I enjoy learning about the lives of the Jewish bible commentators. This week I read about four rabbis who were given the title “the holy” after their names.
In Hebrew, the title “the Holy” is HaKodesh or Hakadosh. Here is a little information about each of these four rabbis.
Rabbi Moshe Alshich HaKodesh, aka Alshich
Born in 1508 in Morocco, he died in 1593 in Safed, Israel. He was a student of the famous Rabbi Joseph Caro, author of the Shulchan Aruch, 1563, also known as The Code of Jewish Law. Rabbi Alshich became a prominent sermonist. His most famous work, Torat Moshe (Moses’ Torah), is a commentary on the Torah. Rabbi Alshich spoke and wrote of the benefits of leading a virtuous life.
Rabbi Isaac Luria, aka Rabbi Isaac ben Solomon Luria Ashkenazi, Ha Ari (the lion), Ha Ari Hakadosh, Arizal (the Ari of Blessed Memory), and Arizal Hakadosh.
Rabbi Luria was born in 1534 in Jerusalem, and died at only 38 in 1572 in Safed, Israel. Considered the father of worldwide mystical movement of Kabbalah, Rabbi Luria was a student of the famous Rabbi David ben Zimra, author of Metzudat David, and of Rabbi Luria’s uncle, Rabbi Bezalel Ashkenazi, author of the Shittah Mekubetzet. Rabbi Luria did not write down his teachings.
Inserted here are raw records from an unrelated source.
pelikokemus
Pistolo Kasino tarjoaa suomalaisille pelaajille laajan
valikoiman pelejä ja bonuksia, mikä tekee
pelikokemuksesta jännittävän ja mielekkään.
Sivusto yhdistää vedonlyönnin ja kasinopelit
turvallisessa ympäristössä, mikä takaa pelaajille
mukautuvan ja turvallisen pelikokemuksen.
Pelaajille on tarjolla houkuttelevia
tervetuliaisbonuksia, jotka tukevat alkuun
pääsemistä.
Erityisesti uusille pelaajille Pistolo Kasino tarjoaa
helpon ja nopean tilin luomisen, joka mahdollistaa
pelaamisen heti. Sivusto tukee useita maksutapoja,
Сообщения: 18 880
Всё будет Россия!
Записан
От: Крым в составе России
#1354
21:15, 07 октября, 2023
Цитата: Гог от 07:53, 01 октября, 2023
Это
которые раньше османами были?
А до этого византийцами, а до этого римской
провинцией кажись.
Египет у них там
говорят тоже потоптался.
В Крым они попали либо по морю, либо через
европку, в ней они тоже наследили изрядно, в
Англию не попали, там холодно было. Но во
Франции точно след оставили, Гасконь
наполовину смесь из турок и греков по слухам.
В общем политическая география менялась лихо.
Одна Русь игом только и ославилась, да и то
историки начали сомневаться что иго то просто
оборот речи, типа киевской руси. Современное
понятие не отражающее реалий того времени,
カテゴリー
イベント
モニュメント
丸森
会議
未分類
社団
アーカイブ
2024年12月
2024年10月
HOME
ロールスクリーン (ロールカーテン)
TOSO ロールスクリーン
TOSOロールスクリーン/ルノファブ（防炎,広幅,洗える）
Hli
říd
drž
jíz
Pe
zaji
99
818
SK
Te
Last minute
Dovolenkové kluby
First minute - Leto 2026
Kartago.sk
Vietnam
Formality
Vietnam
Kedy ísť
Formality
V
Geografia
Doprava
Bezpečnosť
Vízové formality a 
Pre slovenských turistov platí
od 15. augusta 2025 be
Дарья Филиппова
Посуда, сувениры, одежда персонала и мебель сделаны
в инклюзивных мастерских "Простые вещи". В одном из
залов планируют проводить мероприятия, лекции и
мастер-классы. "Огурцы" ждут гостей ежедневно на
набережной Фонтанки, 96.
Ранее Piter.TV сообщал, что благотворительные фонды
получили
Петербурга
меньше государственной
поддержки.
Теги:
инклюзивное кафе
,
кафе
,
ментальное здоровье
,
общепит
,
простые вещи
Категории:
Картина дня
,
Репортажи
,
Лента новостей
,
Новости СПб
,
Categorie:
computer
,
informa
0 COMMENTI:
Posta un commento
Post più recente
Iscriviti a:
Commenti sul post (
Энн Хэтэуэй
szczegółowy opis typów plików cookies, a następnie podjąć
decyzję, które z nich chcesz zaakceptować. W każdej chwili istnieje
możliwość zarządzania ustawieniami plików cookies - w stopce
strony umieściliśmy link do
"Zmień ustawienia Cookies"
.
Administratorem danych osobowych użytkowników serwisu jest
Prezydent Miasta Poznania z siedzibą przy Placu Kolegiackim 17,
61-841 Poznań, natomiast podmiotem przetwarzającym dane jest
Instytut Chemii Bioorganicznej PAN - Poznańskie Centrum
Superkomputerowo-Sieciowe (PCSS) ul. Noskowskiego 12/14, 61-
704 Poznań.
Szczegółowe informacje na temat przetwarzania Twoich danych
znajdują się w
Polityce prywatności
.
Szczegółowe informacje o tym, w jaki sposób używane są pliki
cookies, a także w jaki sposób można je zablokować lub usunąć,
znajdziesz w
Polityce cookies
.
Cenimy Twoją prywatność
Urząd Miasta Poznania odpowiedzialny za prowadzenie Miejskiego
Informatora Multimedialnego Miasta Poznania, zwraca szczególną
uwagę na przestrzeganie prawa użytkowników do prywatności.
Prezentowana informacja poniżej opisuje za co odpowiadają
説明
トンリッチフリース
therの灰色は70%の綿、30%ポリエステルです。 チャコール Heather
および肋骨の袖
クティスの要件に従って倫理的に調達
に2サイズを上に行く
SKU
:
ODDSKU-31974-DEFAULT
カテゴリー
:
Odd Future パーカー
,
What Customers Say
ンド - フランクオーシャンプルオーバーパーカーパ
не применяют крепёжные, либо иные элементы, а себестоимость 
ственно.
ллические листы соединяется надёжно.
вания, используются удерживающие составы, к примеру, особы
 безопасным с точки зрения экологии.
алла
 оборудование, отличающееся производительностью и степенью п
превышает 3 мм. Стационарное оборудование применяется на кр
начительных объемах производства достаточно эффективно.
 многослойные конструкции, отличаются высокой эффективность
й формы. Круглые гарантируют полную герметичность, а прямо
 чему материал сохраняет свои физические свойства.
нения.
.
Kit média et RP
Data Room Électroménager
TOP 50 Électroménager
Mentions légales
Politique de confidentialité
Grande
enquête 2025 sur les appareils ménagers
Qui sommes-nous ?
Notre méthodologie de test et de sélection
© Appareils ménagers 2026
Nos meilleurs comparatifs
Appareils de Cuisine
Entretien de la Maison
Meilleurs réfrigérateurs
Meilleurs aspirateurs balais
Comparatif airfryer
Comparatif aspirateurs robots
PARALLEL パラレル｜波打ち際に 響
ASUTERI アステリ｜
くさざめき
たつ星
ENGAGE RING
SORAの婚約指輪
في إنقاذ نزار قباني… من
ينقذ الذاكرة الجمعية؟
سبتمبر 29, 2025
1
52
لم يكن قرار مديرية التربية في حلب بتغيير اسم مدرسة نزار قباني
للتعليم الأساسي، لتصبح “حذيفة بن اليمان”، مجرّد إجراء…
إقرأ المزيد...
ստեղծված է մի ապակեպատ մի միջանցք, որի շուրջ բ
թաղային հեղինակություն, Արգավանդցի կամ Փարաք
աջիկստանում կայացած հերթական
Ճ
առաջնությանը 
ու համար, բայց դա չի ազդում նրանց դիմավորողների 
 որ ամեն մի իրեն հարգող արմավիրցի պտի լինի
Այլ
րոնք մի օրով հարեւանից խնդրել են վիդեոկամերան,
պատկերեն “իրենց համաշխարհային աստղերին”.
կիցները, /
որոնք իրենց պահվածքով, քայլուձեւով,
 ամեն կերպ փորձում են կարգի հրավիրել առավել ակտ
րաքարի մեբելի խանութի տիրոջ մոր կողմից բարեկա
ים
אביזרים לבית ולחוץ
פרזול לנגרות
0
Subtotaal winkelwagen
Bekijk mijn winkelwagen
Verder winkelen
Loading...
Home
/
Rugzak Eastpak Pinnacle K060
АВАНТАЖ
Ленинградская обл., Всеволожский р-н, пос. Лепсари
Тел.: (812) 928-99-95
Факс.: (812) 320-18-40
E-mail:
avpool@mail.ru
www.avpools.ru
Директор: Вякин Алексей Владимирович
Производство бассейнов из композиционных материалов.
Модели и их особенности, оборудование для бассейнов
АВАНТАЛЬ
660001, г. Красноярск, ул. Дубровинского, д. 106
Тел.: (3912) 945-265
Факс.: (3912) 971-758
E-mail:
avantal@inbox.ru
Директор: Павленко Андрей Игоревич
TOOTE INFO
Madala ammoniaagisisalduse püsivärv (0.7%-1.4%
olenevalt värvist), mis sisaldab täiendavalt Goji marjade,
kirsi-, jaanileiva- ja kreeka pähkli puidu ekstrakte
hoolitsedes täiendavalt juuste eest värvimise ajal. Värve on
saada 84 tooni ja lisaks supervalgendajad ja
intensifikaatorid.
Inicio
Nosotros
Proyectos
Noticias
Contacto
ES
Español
But they were published by his follower, Rabbi Chaim Vital, who collected notes of the Kabbalah lectures which Luria’s disciples made and, based on these notes, Rabbi Vital wrote Etz Chayim (Tree of Life).
Rabbi Isaiah ben Abraham Horowitz, aka Shelah HaKodesh
Rabbi Horowitz was born around 1555 in Prague, and died in 1630 in Tiberias, Israel. His father was a student of the famous Rabbi Moses Isserles, known by his acronym, the REMA. Rabbi Horowitz’s most famous work was Shenei Luchot HaBrit (Two Tablets of the Covenant). The Hebrew acronym is Shelah, hence, Rabbi Horowitz’s title as the Shelah HaKodesh. In 1602, Rabbi Horowitz became the Av Beit Din (Chief of the Jewish Court) in Austria. Av Beit Din is considered the most important of the members of the Sanhedrin (23- to 71-member court of judges). In 1606, Rabbi Horowitz became the rabbi of Frankfurt. In 1621, he moved to Jerusalem and became rabbi of the Ashkenazi community there. Rabbi Horowitz wrote about the joy in every action, and how one should convert evil into good. These ideas greatly influenced the Hasidic movement. In fact, Shneur Zalman of Liadi was described as a “Shelah Yid,” and the influence of the Shelah can be seen in Rabbi Zalman’s best known work, the Tanya.
Chaim ibn Moshe ibn Attar, aka Or HaChaim (Light of Life), and Or HaChaim HaKadosh
Rabbi Attar was born in 1696 in Morocco, and died in 1743 in Jerusalem. He is buried in the Mount of Olives Jewish Cemetery. Rabbi Attar’s major work was Or HaChaim, a popular commentary on the Pentateuch, or five books of the bible. Rabbi Attar was a Talmudist and kabbalist. In 1733 he left Morocco. On the way to Israel, he was detained in Livorno, Italy, by rich members of the Jewish community who established a yeshiva for him. After nine years with the yeshiva, he finally arrived in Jerusalem in 1742. But he only lived one more year, dying at age 47.